Barragane
Lorsque, étudiant, je faisais ce qu’on appelait alors le diplôme d’études supérieures, j’avais choisi de travailler sur Ramon del Valle-Inclan, celui de la premi-ère époque, «laid, catholique et sentimental». Ecrivain magnifique, galicien jusqu’au bout des ongles. Dans sa prose souvent truculente je rencontrais le mot barragana, un mot qui sonnait exactement comme, à Bergerac, le mot barragane.
A Bergerac, le poireau sauvage qui pousse spontanément dans les vignes, on le vendait au marché, le mercredi et plus encore le samedi. Quand, très tôt dans la saison, la barragane faisait son apparition, on savait l’hiver quasiment fini. On mangeait la barragane en sauce vinaigrette: quel régal !
Presque toujours, celui ou celle qui vous vendait la barragane s’exprimait en occitan. Aujourd’hui, on a bien du mal à trouver qui vous en propose, à croire que barragane et occitan avaient partie liée et qu’ils ont disparu en même temps.

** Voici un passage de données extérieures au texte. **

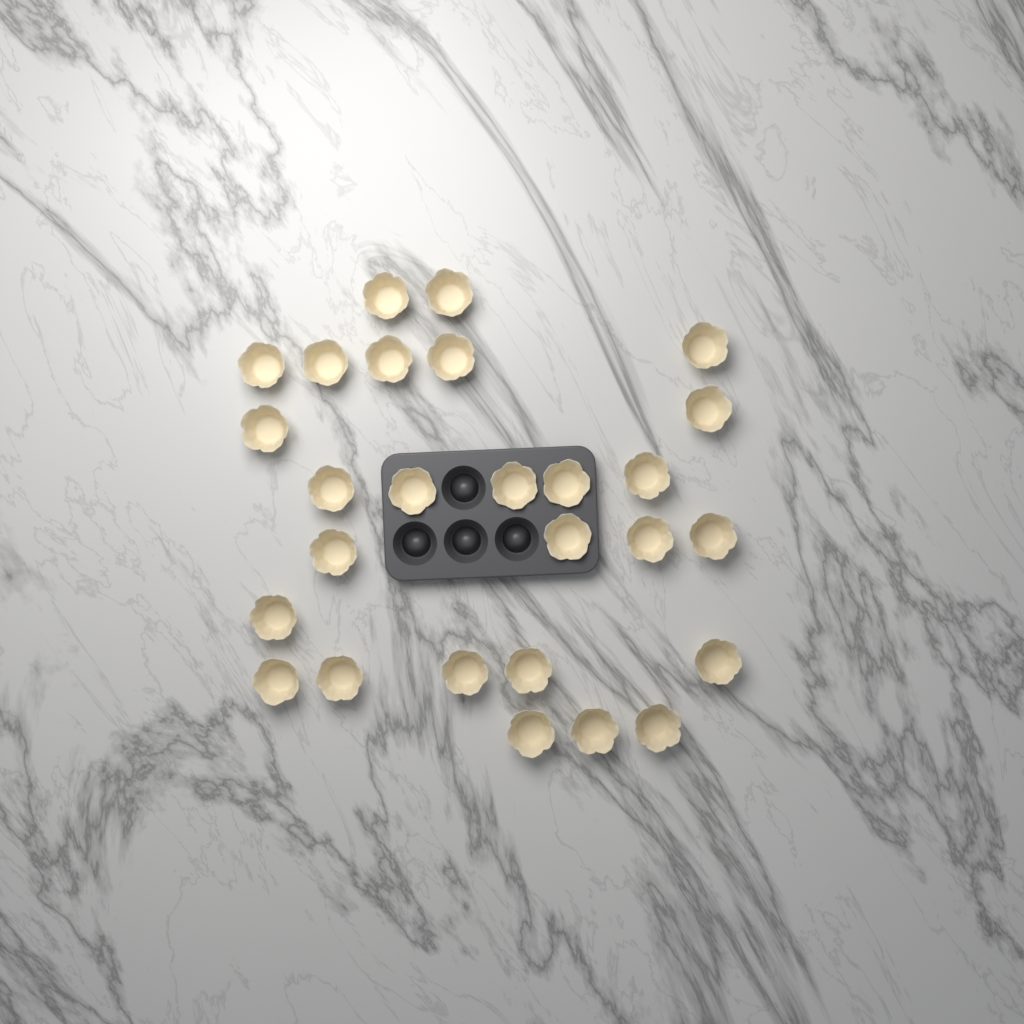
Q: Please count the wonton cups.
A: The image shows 27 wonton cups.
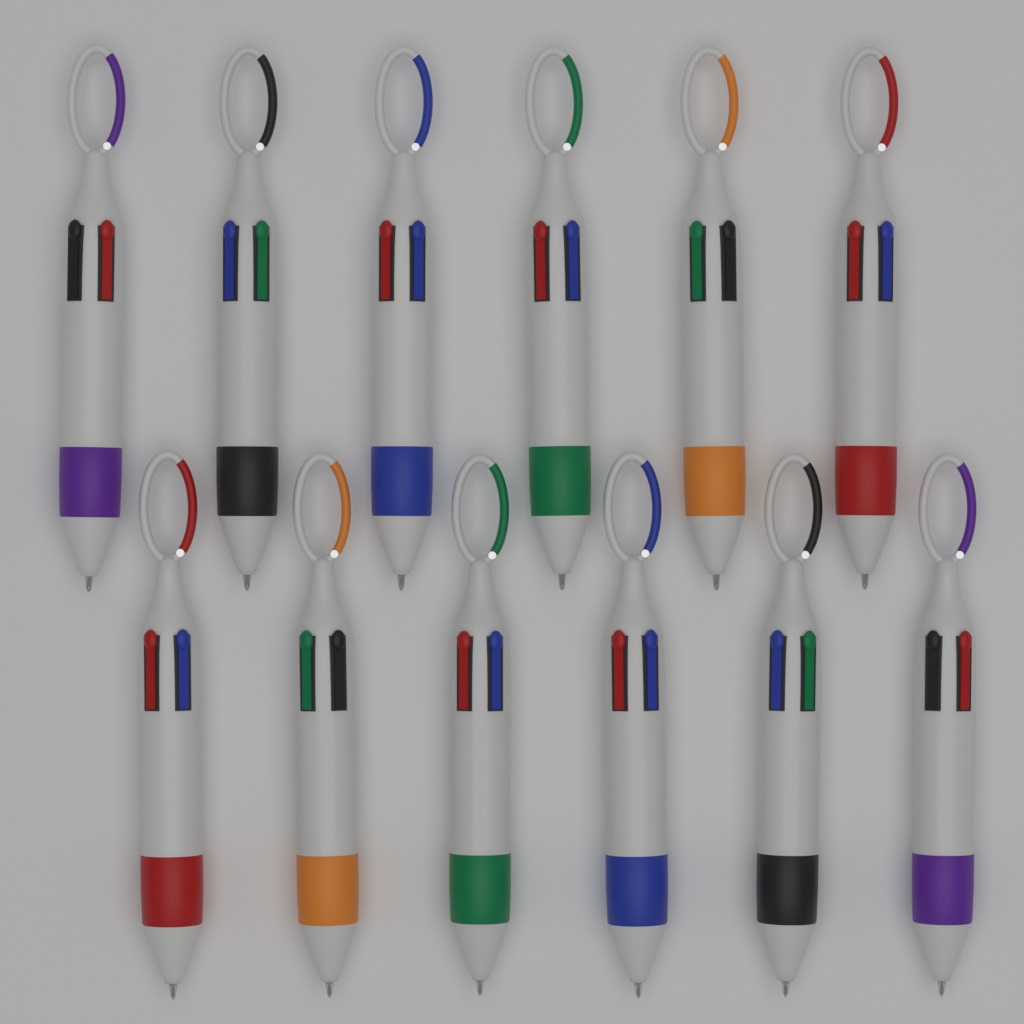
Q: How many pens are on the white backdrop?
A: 12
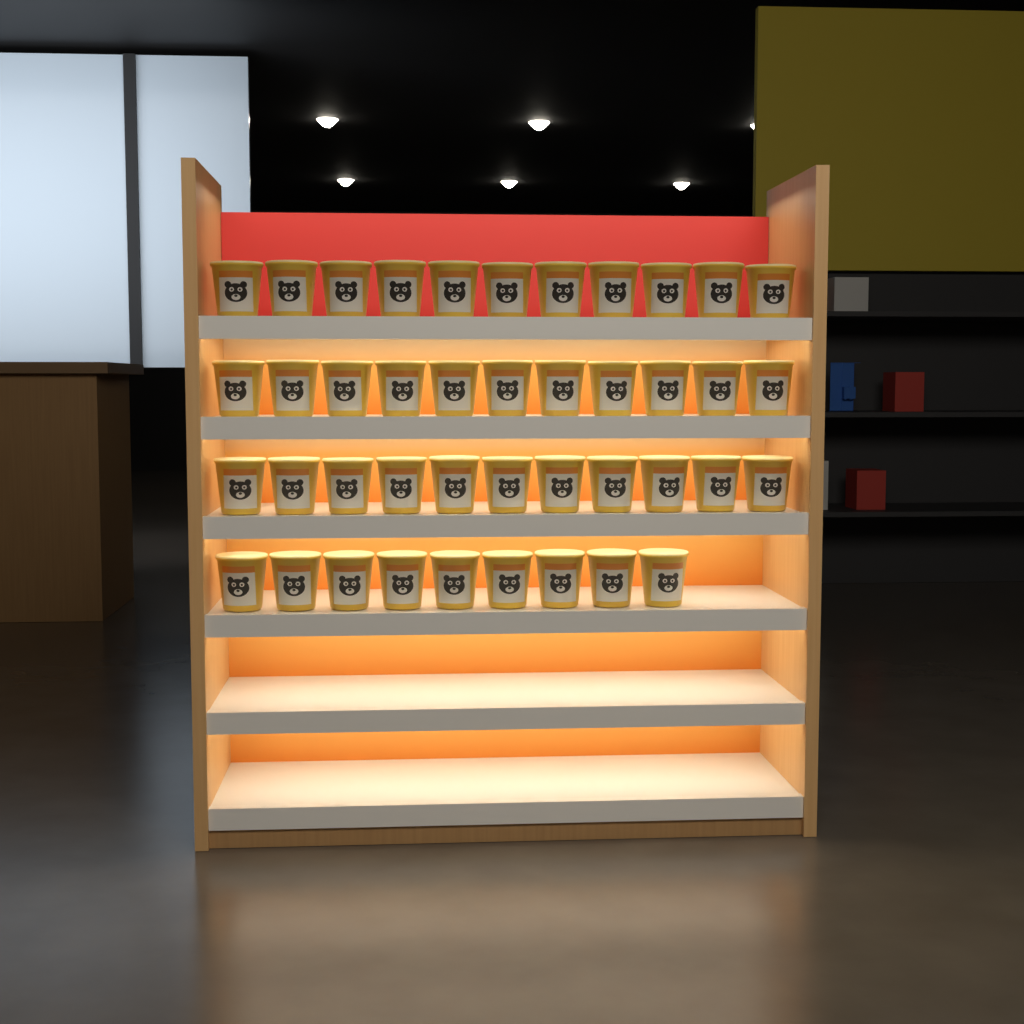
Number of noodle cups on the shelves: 42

Je reviens à Valle-Inclan et à la Galice des pazos, grandes, vieilles et nobles demeures. Dans le pazo, la barragane est, ou était, la patronne. Patronne comme la dauna en Gascogne, comme chez nous, du côté de Sarlat, la maîtresse-servante. Je pense aux frères Tharaud, que personne plus ne lit. Mœurs et lecture d’un autre temps, me direz-vous. Oui, sans doute… Bref, la barragane est la concubine, en Galice, une concubine plus souvent respectée que vilipendée. Elle ne s’est pas mariée, elle ne peut engendrer que des bâtards, mais c’est elle qui garde les clés.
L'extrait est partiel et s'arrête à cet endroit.